We cover many of the subspecialties, including
- Breast Pathology
- Dermatopathology
- Fetopathology
- Gynecologic Pathology
- Head and Neck Pathology
- Heart and Vascular Pathology
- Hematopathology
- Liver Pathology
- Neuropathology
- Pancreatic pathology
- Pediatric Pathology
- Pulmonary Pathology
- Renal Pathology
- Soft tissue and Bone Pathology
- Molecular oncology
- General surgical and cytopathology
- Autopsy Pathology
Education
Pathology is considered as a basis for practicing medicine therefore all facilities are used to increase the knowledge, the skill, and the attitude of the graduate and postgraduate students.
Lectures outline the backbone of the discipline (filled by the textbooks), help to identify the key points, to raise questions and reach the answer step-by-step – there is always an emphasis on the importance of the unity between structure and function.
Autopsies are important part of training offering an impression on the macroscopical changes behind the diseases which is essential to understand the basic diagnostic results as well as the clinical history and to evaluate the cases.
Microscopes were traditionally used to study the cellular changes, but now the Department uses slide-digitalization technology to increase the effectivity in education.
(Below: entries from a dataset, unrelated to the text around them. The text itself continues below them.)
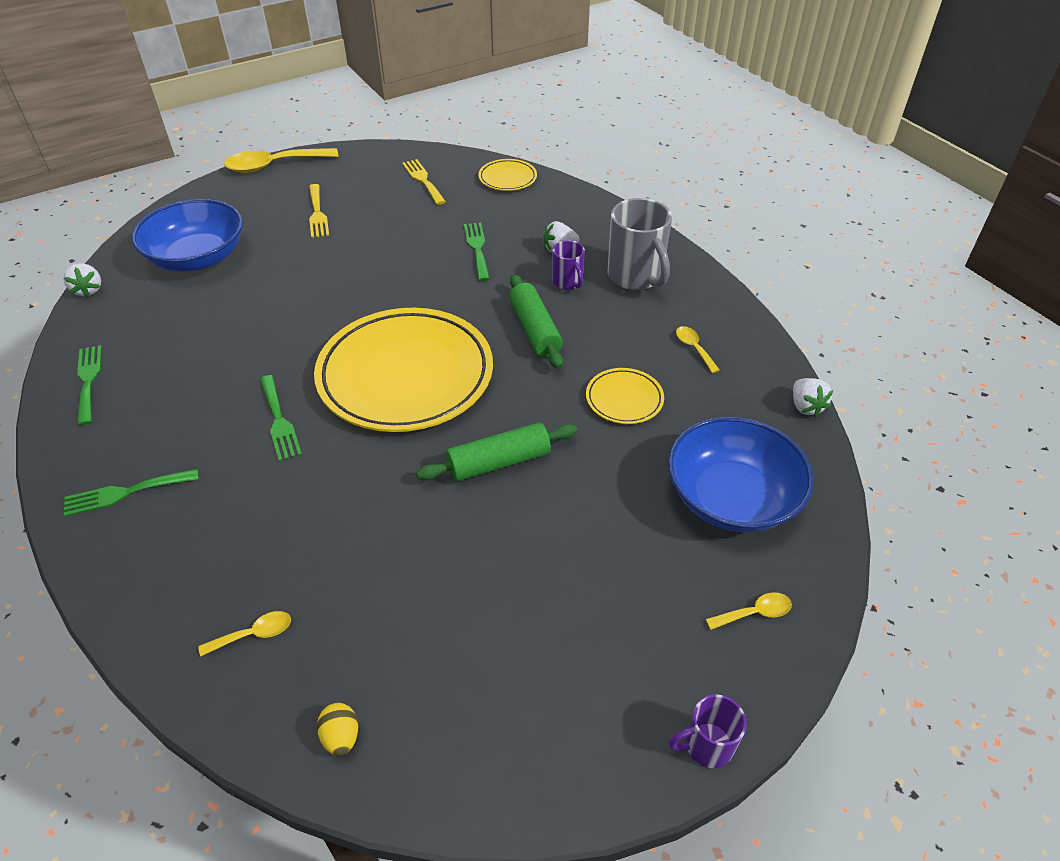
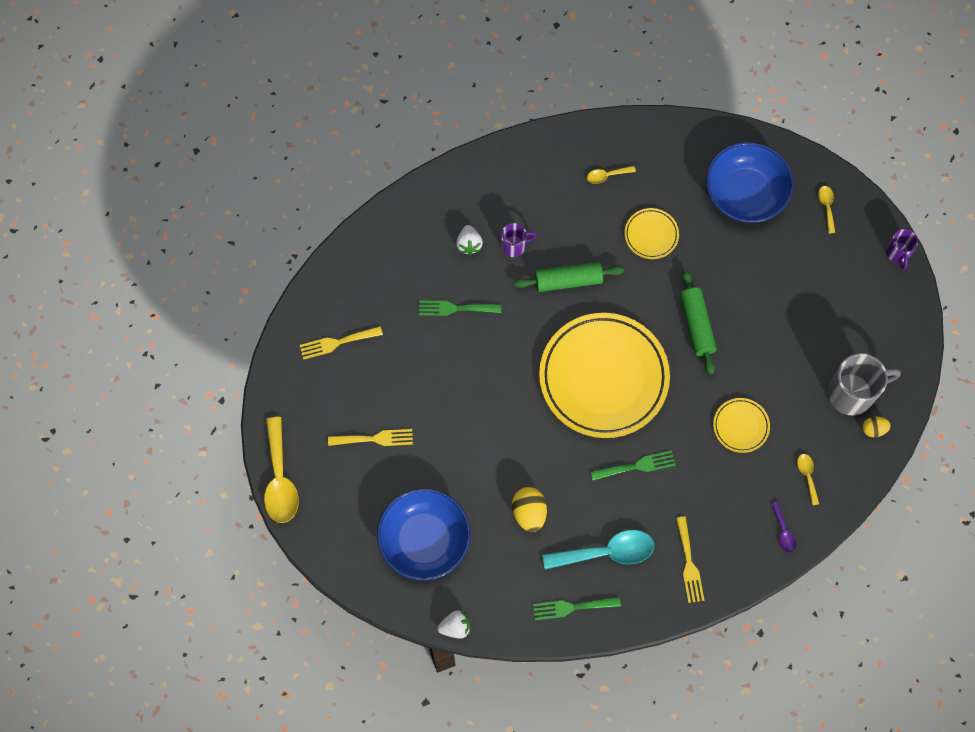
camera: 80 degrees left, 25 degrees up
(125, 493) = (689, 564): green fork -> yellow fork
(158, 405) = (607, 552): none -> turquoise spoon
(158, 609) = (783, 532): none -> purple spoon
(221, 331) = (529, 513): none -> yellow egg
(507, 178) = (350, 268): yellow plate -> yellow plate (740, 426)
(636, 277) = (517, 194): grey mug -> grey mug (852, 393)
(806, 406) = (676, 123): white strawberry -> none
Short history of the department
A royal permission made possible to introduce the regular course of Pathology in the Medical Faculty of Pázmány Péter University (1844). This was the fifth Department of Patholgy in Europe.
The founder, Lajos Arányi, wrote the first textbook (in Hungarian) and established the core of a still used collection of fixed specimens.
The Department moved to the recent building at the turn of the XIX-XX century. The extended name (Experimental Cancer Research) was given at the 1930s acknowledging the outstanding oncological research. Besides teaching and the scientific activity the Department contributed a lot to health care, partly as a routine diagnostic station, partly adopting and developing new techniques.
The past decade witnessed the reconstruction of almost every corner of the house, that mixed the old heritage with contemporary structure and function, supporting the staff to form a very competitive professional community.